How to optimize quicksort
Master System Design with Codemia
Enhance your system design skills with over 120 practice problems, detailed solutions, and hands-on exercises.
Introduction
Quicksort is fast on average, but its real-world performance depends heavily on pivot choice, partition strategy, and recursion behavior. Optimizing quicksort is less about changing its big-O headline and more about reducing bad partitions, handling duplicates efficiently, and cutting overhead on small subarrays.
Start with the Real Weaknesses
A plain quicksort suffers in three predictable situations:
- poor pivots create highly unbalanced partitions
- many duplicate values waste work in two-way partitioning
- recursion overhead dominates on small slices
Those issues are why a naive implementation can perform much worse than a production-grade sort even though both are “quicksort.”
Improve Pivot Selection
Choosing the first element as the pivot is easy and often bad. Sorted or nearly sorted input can produce very unbalanced partitions.
A common improvement is median-of-three: use the median of the first, middle, and last elements.
Another reasonable choice is random pivoting, which makes adversarial patterns much less likely in practice.
Median-of-three reduces the chance of bad partitions on partially ordered data. Random pivoting reduces predictability. Both are much better than blindly choosing one fixed edge.
Use Three-Way Partitioning for Duplicates
If many elements equal the pivot, classic two-way partitioning keeps doing unnecessary comparisons and recursive calls. Three-way partitioning splits the array into:
- less than pivot
- equal to pivot
- greater than pivot
This is especially important when the input contains many repeated keys. Without it, quicksort can waste a lot of effort reprocessing equal regions.
Switch to Insertion Sort for Small Partitions
Recursing down to tiny subarrays is usually not worth it. A common optimization is to stop quicksort below a small threshold and finish those pieces with insertion sort.
This works because insertion sort has low overhead and performs well on tiny or nearly sorted partitions. In practice, thresholds somewhere around 8 to 32 elements are common, though the best number depends on language and runtime.
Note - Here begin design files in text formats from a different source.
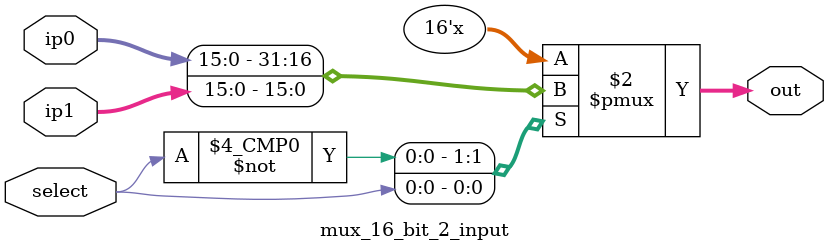
<source format=v>
module mux_16_bit_2_input(ip0, ip1, select, out);

	output reg [15:0] out;
	
	input  [15:0] ip0, ip1;
	input  select;
	
	always@(*) begin
		case(select)
			0: out = ip0;
			1: out = ip1;
			default: out = ip0;
		endcase
	end
	
endmodule
</source>
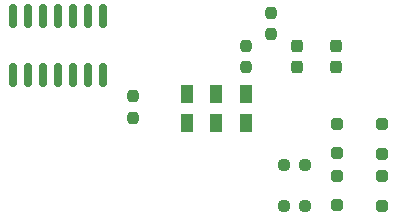
<source format=gbr>
%TF.GenerationSoftware,KiCad,Pcbnew,7.0.2-6a45011f42~172~ubuntu22.04.1*%
%TF.CreationDate,2023-05-13T15:44:36+12:00*%
%TF.ProjectId,KA1119,4b413131-3139-42e6-9b69-6361645f7063,rev?*%
%TF.SameCoordinates,Original*%
%TF.FileFunction,Paste,Top*%
%TF.FilePolarity,Positive*%
%FSLAX46Y46*%
G04 Gerber Fmt 4.6, Leading zero omitted, Abs format (unit mm)*
G04 Created by KiCad (PCBNEW 7.0.2-6a45011f42~172~ubuntu22.04.1) date 2023-05-13 15:44:36*
%MOMM*%
%LPD*%
G01*
G04 APERTURE LIST*
G04 Aperture macros list*
%AMRoundRect*
0 Rectangle with rounded corners*
0 $1 Rounding radius*
0 $2 $3 $4 $5 $6 $7 $8 $9 X,Y pos of 4 corners*
0 Add a 4 corners polygon primitive as box body*
4,1,4,$2,$3,$4,$5,$6,$7,$8,$9,$2,$3,0*
0 Add four circle primitives for the rounded corners*
1,1,$1+$1,$2,$3*
1,1,$1+$1,$4,$5*
1,1,$1+$1,$6,$7*
1,1,$1+$1,$8,$9*
0 Add four rect primitives between the rounded corners*
20,1,$1+$1,$2,$3,$4,$5,0*
20,1,$1+$1,$4,$5,$6,$7,0*
20,1,$1+$1,$6,$7,$8,$9,0*
20,1,$1+$1,$8,$9,$2,$3,0*%
G04 Aperture macros list end*
%ADD10R,1.000000X1.600000*%
%ADD11RoundRect,0.150000X-0.150000X0.825000X-0.150000X-0.825000X0.150000X-0.825000X0.150000X0.825000X0*%
%ADD12RoundRect,0.237500X-0.250000X-0.237500X0.250000X-0.237500X0.250000X0.237500X-0.250000X0.237500X0*%
%ADD13RoundRect,0.237500X-0.237500X0.250000X-0.237500X-0.250000X0.237500X-0.250000X0.237500X0.250000X0*%
%ADD14RoundRect,0.237500X0.237500X-0.250000X0.237500X0.250000X-0.237500X0.250000X-0.237500X-0.250000X0*%
%ADD15RoundRect,0.250000X-0.250000X0.250000X-0.250000X-0.250000X0.250000X-0.250000X0.250000X0.250000X0*%
%ADD16RoundRect,0.250000X0.250000X-0.250000X0.250000X0.250000X-0.250000X0.250000X-0.250000X-0.250000X0*%
%ADD17RoundRect,0.237500X0.237500X-0.287500X0.237500X0.287500X-0.237500X0.287500X-0.237500X-0.287500X0*%
%ADD18RoundRect,0.237500X-0.237500X0.287500X-0.237500X-0.287500X0.237500X-0.287500X0.237500X0.287500X0*%
G04 APERTURE END LIST*
D10*
%TO.C,SW2*%
X186810000Y-95210000D03*
X184310000Y-95210000D03*
X181810000Y-95210000D03*
X186810000Y-92810000D03*
X184310000Y-92810000D03*
X181810000Y-92810000D03*
%TD*%
D11*
%TO.C,U3*%
X174710000Y-86200000D03*
X173440000Y-86200000D03*
X172170000Y-86200000D03*
X170900000Y-86200000D03*
X169630000Y-86200000D03*
X168360000Y-86200000D03*
X167090000Y-86200000D03*
X167090000Y-91150000D03*
X168360000Y-91150000D03*
X169630000Y-91150000D03*
X170900000Y-91150000D03*
X172170000Y-91150000D03*
X173440000Y-91150000D03*
X174710000Y-91150000D03*
%TD*%
D12*
%TO.C,R5*%
X190027500Y-98770000D03*
X191852500Y-98770000D03*
%TD*%
%TO.C,R4*%
X190027500Y-102290000D03*
X191852500Y-102290000D03*
%TD*%
D13*
%TO.C,R3*%
X186820000Y-88707500D03*
X186820000Y-90532500D03*
%TD*%
%TO.C,R2*%
X177250000Y-92967500D03*
X177250000Y-94792500D03*
%TD*%
D14*
%TO.C,R1*%
X188960000Y-87752500D03*
X188960000Y-85927500D03*
%TD*%
D15*
%TO.C,D6*%
X198340000Y-99770000D03*
X198340000Y-102270000D03*
%TD*%
D16*
%TO.C,D5*%
X194540000Y-102225000D03*
X194540000Y-99725000D03*
%TD*%
D15*
%TO.C,D4*%
X198340000Y-95352500D03*
X198340000Y-97852500D03*
%TD*%
D16*
%TO.C,D3*%
X194540000Y-97807500D03*
X194540000Y-95307500D03*
%TD*%
D17*
%TO.C,D2*%
X194400000Y-90510000D03*
X194400000Y-88760000D03*
%TD*%
D18*
%TO.C,D1*%
X191150000Y-88760000D03*
X191150000Y-90510000D03*
%TD*%
M02*

</source>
Recurse on the Smaller Side First
Quicksort's recursion depth can be reduced by always recursing into the smaller partition first and then iterating on the larger side.
This keeps stack usage more controlled, especially on awkward inputs.
Cache and Data Movement Still Matter
Quicksort is usually cache-friendly because it works in place and scans contiguous memory, but poor partition logic can still cause unnecessary swaps. Optimizing the partition loop and avoiding redundant work on equal elements often matters more than inventing a complicated pivot rule.
In other words, the main wins come from better structure, not from micro-optimizing every comparison.
Know When to Stop Tuning Quicksort
Many production libraries do not use plain quicksort at all. They use hybrids such as introsort, which starts with quicksort and falls back to heap sort if recursion gets too deep. That protects against worst-case behavior while keeping quicksort's average speed.
If you are writing your own sort for learning, the optimizations above are the right place to focus. If you are writing production application code, using the standard library sort is often the better engineering choice.
Common Pitfalls
- Choosing a fixed edge element as the pivot and suffering on sorted input.
- Ignoring duplicate-heavy data and using only two-way partitioning.
- Recursing all the way down to tiny partitions instead of switching to insertion sort.
- Allowing recursion depth to grow unnecessarily instead of handling the smaller side first.
- Benchmarking one special input shape and assuming the result generalizes.
Summary
- Better pivot selection reduces the risk of unbalanced partitions.
- Three-way partitioning is a major improvement when duplicates are common.
- Insertion sort is usually faster for small subarrays.
- Recurse on the smaller side first to reduce stack depth.
- For production code, a library sort or introsort-style hybrid is often better than a hand-written naive quicksort.